For the miraculous we do our best,
sometimes they swarm like insects
and leave not a sting but a kiss.
They can be as good as fingers.
They can be as trusty as the rock
you stick your bottom on.
But they can be both daisies and bruises.
Yet I am in love with words.
They are doves falling out of the ceiling.
They are six holy oranges sitting in my lap.
They are the trees, the legs of summer,
and the sun, its passionate face.
Yet often they fail me.
I have so much I want to say,
so many stories, images, proverbs, etc.
But the words aren’t good enough,
the wrong ones kiss me.
Sometimes I fly like an eagle
but with the wings of a wren.
But I try to take care
and be gentle to them.
Words and eggs must be handled with care.

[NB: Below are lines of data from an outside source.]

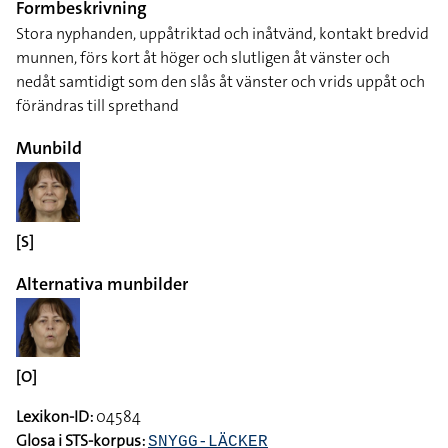
Formbeskrivning
Stora nyphanden, uppåtriktad och inåtvänd, kontakt bredvid
munnen, förs kort åt höger och slutligen åt vänster och
nedåt samtidigt som den slås åt vänster och vrids uppåt och
förändras till sprethand
Munbild
[S]
Alternativa munbilder
[O]
Lexikon-ID:
04584
Glosa i STS-korpus:
SNYGG-LÄCKER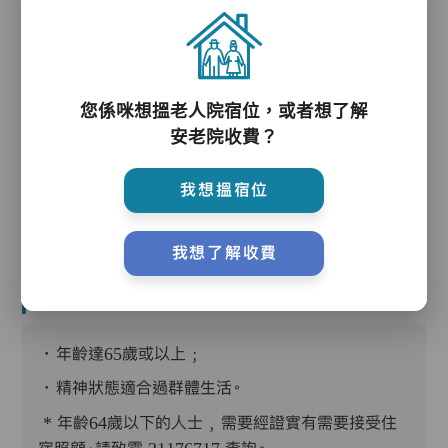
護理服務
您係咪想搵老人院宿位，或者想了解
安老院收費？
護理評估、執藥、核派藥、量度生命表徵、協助沐
浴、餵飯、換尿片
我想搵宿位
我想了解收費
入住條件
．年齡達65歲或以上﹔
．精神狀態適合過群體生活。
* 年齡64歲以下的人士﹐需要經證實有需要接受住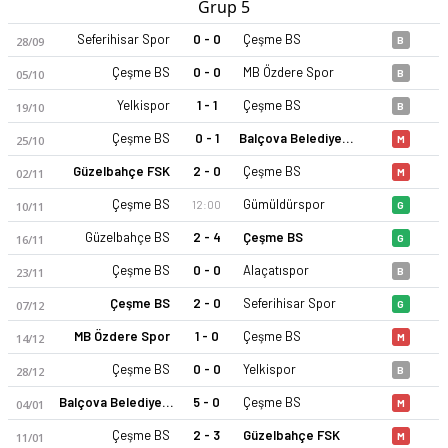
Grup 5
Seferihisar Spor
0 - 0
Çeşme BS
28/09
B
Çeşme BS
0 - 0
MB Özdere Spor
05/10
B
Yelkispor
1 - 1
Çeşme BS
19/10
B
Çeşme BS
0 - 1
Balçova Belediye Termalspor
25/10
M
Güzelbahçe FSK
2 - 0
Çeşme BS
02/11
M
Çeşme BS
Gümüldürspor
12:00
10/11
G
Güzelbahçe BS
2 - 4
Çeşme BS
16/11
G
Çeşme BS
0 - 0
Alaçatıspor
23/11
B
Çeşme BS
2 - 0
Seferihisar Spor
07/12
G
MB Özdere Spor
1 - 0
Çeşme BS
14/12
M
Çeşme BS
0 - 0
Yelkispor
28/12
B
Balçova Belediye Termalspor
5 - 0
Çeşme BS
04/01
M
Çeşme BS
2 - 3
Güzelbahçe FSK
11/01
M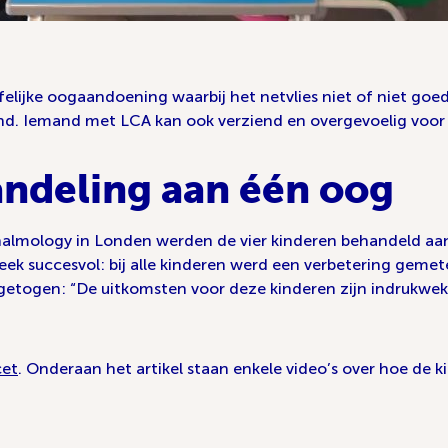
rfelijke oogaandoening waarbij het netvlies niet of niet go
nd. Iemand met LCA kan ook verziend en overgevoelig voor l
andeling aan één oog
halmology in Londen werden de vier kinderen behandeld aan
ek succesvol: bij alle kinderen werd een verbetering gemete
opgetogen: “De uitkomsten voor deze kinderen zijn indrukwe
cet
. Onderaan het artikel staan enkele video’s over hoe de 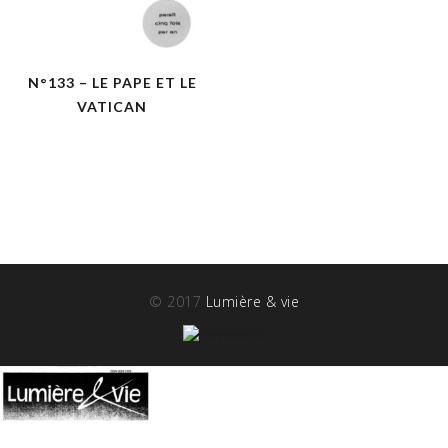
N°133 – LE PAPE ET LE
VATICAN
© 2017
Lumière & vie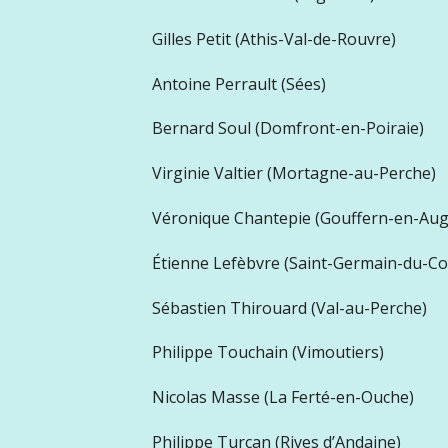
Gilles Petit (Athis-Val-de-Rouvre)
Antoine Perrault (Sées)
Bernard Soul (Domfront-en-Poiraie)
Virginie Valtier (Mortagne-au-Perche)
Véronique Chantepie (Gouffern-en-Aug
Étienne Lefèbvre (Saint-Germain-du-Co
Sébastien Thirouard (Val-au-Perche)
Philippe Touchain (Vimoutiers)
Nicolas Masse (La Ferté-en-Ouche)
Philippe Turcan (Rives d’Andaine)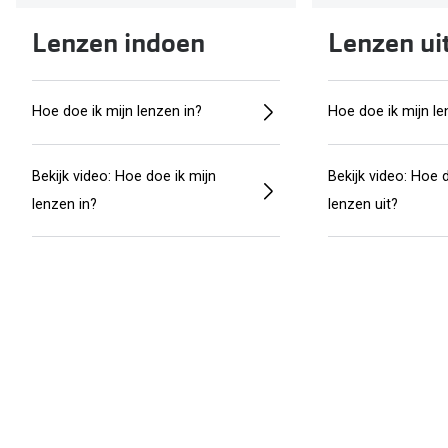
Lenzen indoen
Lenzen ui
Hoe doe ik mijn lenzen in?
Hoe doe ik mijn le
Bekijk video: Hoe doe ik mijn
Bekijk video: Hoe 
lenzen in?
lenzen uit?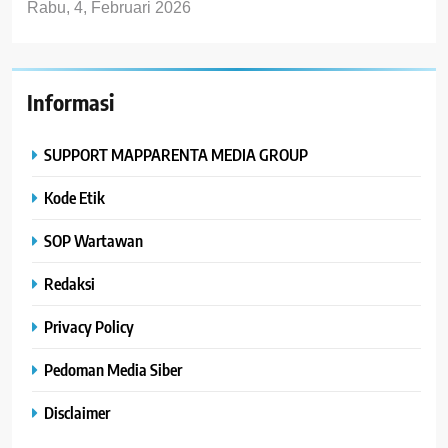
Rabu, 4, Februari 2026
Informasi
SUPPORT MAPPARENTA MEDIA GROUP
Kode Etik
SOP Wartawan
Redaksi
Privacy Policy
Pedoman Media Siber
Disclaimer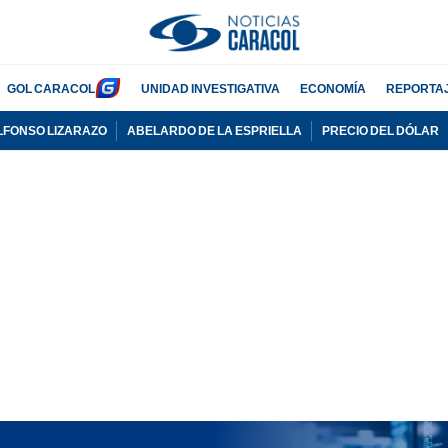
GOL CARACOL
UNIDAD INVESTIGATIVA
ECONOMÍA
REPORTA
LFONSO LIZARAZO
ABELARDO DE LA ESPRIELLA
PRECIO DEL DÓLAR
PUBLICIDAD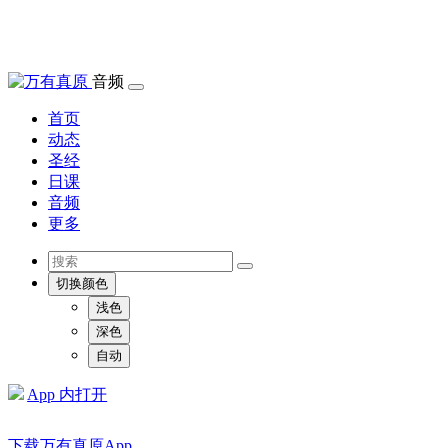
音频
首页
动态
圣经
日课
音频
更多
切换颜色
浅色
深色
自动
App 内打开
下载万有真原App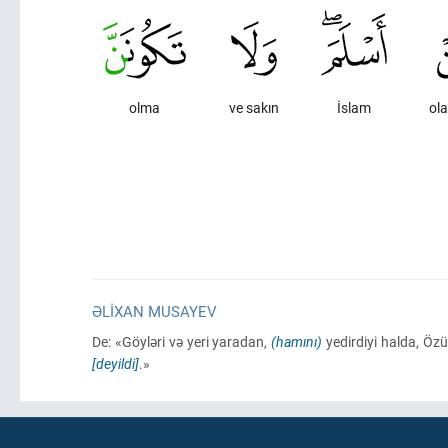
olma
ve sakın
İslam
ola
ƏLIXAN MUSAYEV
De: «Göyləri və yeri yaradan,
(hamını)
yedirdiyi halda, Öz
[deyildi]
.»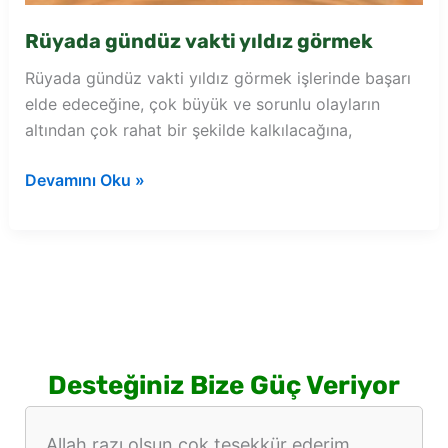
Rüyada gündüz vakti yıldız görmek
Rüyada gündüz vakti yıldız görmek işlerinde başarı
elde edeceğine, çok büyük ve sorunlu olayların
altından çok rahat bir şekilde kalkılacağına,
Rüyada
Devamını Oku »
gündüz
vakti
yıldız
görmek
Desteğiniz Bize Güç Veriyor
Allah razı olsun çok teşekkür ederim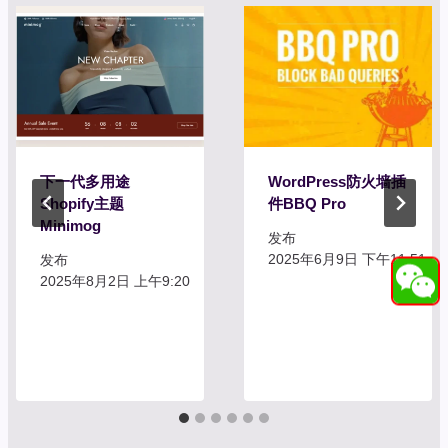
下一代多用途
WordPress防火墙插
Shopify主题
件BBQ Pro
Minimog
发布
2025年6月9日 下午11:51
发布
2025年8月2日 上午9:20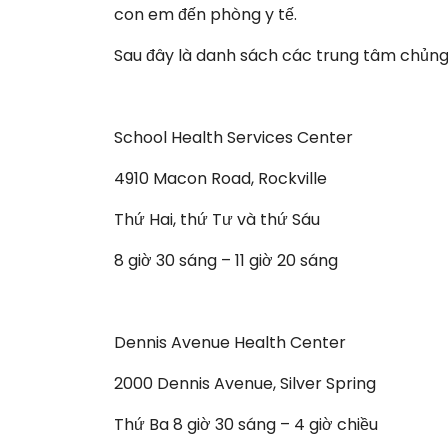
con em đến phòng y tế.
Sau đây là danh sách các trung tâm chủng
School Health Services Center
4910 Macon Road, Rockville
Thứ Hai, thứ Tư và thứ Sáu
8 giờ 30 sáng – 11 giờ 20 sáng
Dennis Avenue Health Center
2000 Dennis Avenue, Silver Spring
Thứ Ba 8 giờ 30 sáng – 4 giờ chiều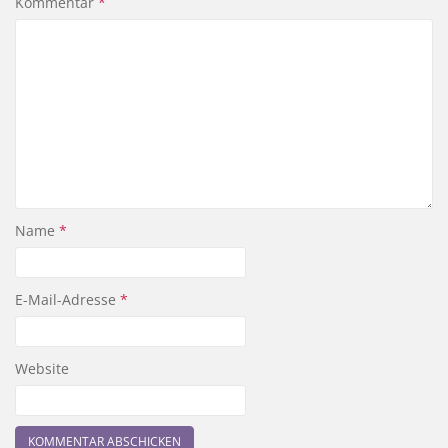
Kommentar
*
Name
*
E-Mail-Adresse
*
Website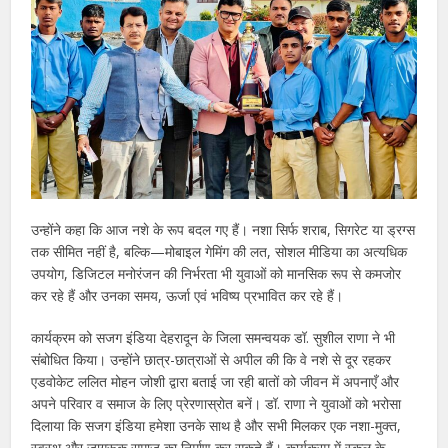
उन्होंने कहा कि आज नशे के रूप बदल गए हैं। नशा सिर्फ शराब, सिगरेट या ड्रग्स
तक सीमित नहीं है, बल्कि—मोबाइल गेमिंग की लत, सोशल मीडिया का अत्यधिक
उपयोग, डिजिटल मनोरंजन की निर्भरता भी युवाओं को मानसिक रूप से कमजोर
कर रहे हैं और उनका समय, ऊर्जा एवं भविष्य प्रभावित कर रहे हैं।
कार्यक्रम को सजग इंडिया देहरादून के जिला समन्वयक डॉ. सुशील राणा ने भी
संबोधित किया। उन्होंने छात्र-छात्राओं से अपील की कि वे नशे से दूर रहकर
एडवोकेट ललित मोहन जोशी द्वारा बताई जा रही बातों को जीवन में अपनाएँ और
अपने परिवार व समाज के लिए प्रेरणास्रोत बनें। डॉ. राणा ने युवाओं को भरोसा
दिलाया कि सजग इंडिया हमेशा उनके साथ है और सभी मिलकर एक नशा-मुक्त,
स्वस्थ और जागरूक समाज का निर्माण कर सकते हैं। कार्यक्रम में स्कूल के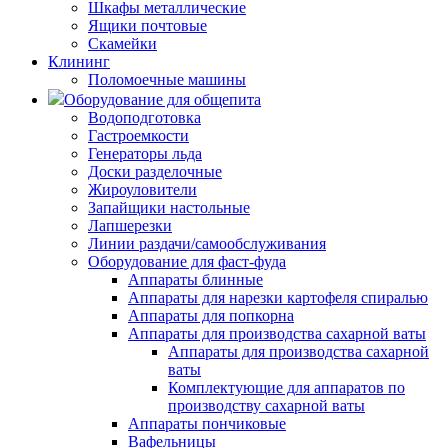
Шкафы металлические
Ящики почтовые
Скамейки
Клининг
Поломоечные машины
Оборудование для общепита
Водоподготовка
Гастроемкости
Генераторы льда
Доски разделочные
Жироуловители
Запайщики настольные
Лапшерезки
Линии раздачи/самообслуживания
Оборудование для фаст-фуда
Аппараты блинные
Аппараты для нарезки картофеля спиралью
Аппараты для попкорна
Аппараты для производства сахарной ваты
Аппараты для производства сахарной
ваты
Комплектующие для аппаратов по
производству сахарной ваты
Аппараты пончиковые
Вафельницы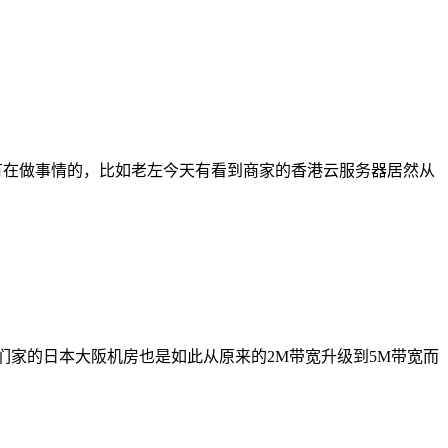
有在做事情的，比如老左今天有看到商家的香港云服务器居然从
们家的日本大阪机房也是如此从原来的2M带宽升级到5M带宽而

Once broken they are impossible
things to repair.


Now, this is another poem that deals with duality; and the ways in which something can be our metaphorical ‘best friend’, but also our very worst ‘enemy.’ Words are such a funny thing, though abstract in themselves they are arguably the most powerful force in humanity and Sexton’s poem serves as an anecdotal warning to ‘be careful of words’ and their delicate nature. Sexton spends most of this poem drawing attention to how amazing words are, despite their dangers; using natural imagery to highlight how words surround us day by day. They can be as ‘trusty’ as rocks and can be ‘the trees, the legs of summer’, they ‘swarm like insects’ all around us and have come to be as easily as the natural world we live in. In drawing parallels between words and nature, we are encouraged to think about the innate essence of language and our astonishing ability to learn and use it from the onset of our lives.

But despite this beautiful facet of words, Sexton ensures to highlight their dangerous capability. She proclaims ‘yet often they fail me’ and the ‘wrong ones kiss me’, which somewhat implies that we are in some ways the victims of language; the wrong words come to us, we do not come to them, we do not kiss them. But Sexton and so many others are ‘in love with words’ and are something ‘holy’ to us and so it is impossible for us to refrain from using them, and perhaps this in itself is the very danger that Sexton is drawing our attention to. If we cannot stop ourselves from using the simultaneously precarious and beautiful thing that is language, we must be prepared to face consequences that resemble either ‘daisies’ or ‘bruises.’ The final lines of Sexton’s ‘Words’ are really definitive: Words and eggs must be handled with care. / Once broken they are impossible / things to repair’, language is to be treated with respect and care, for it can be both the making of us, but also the undoing.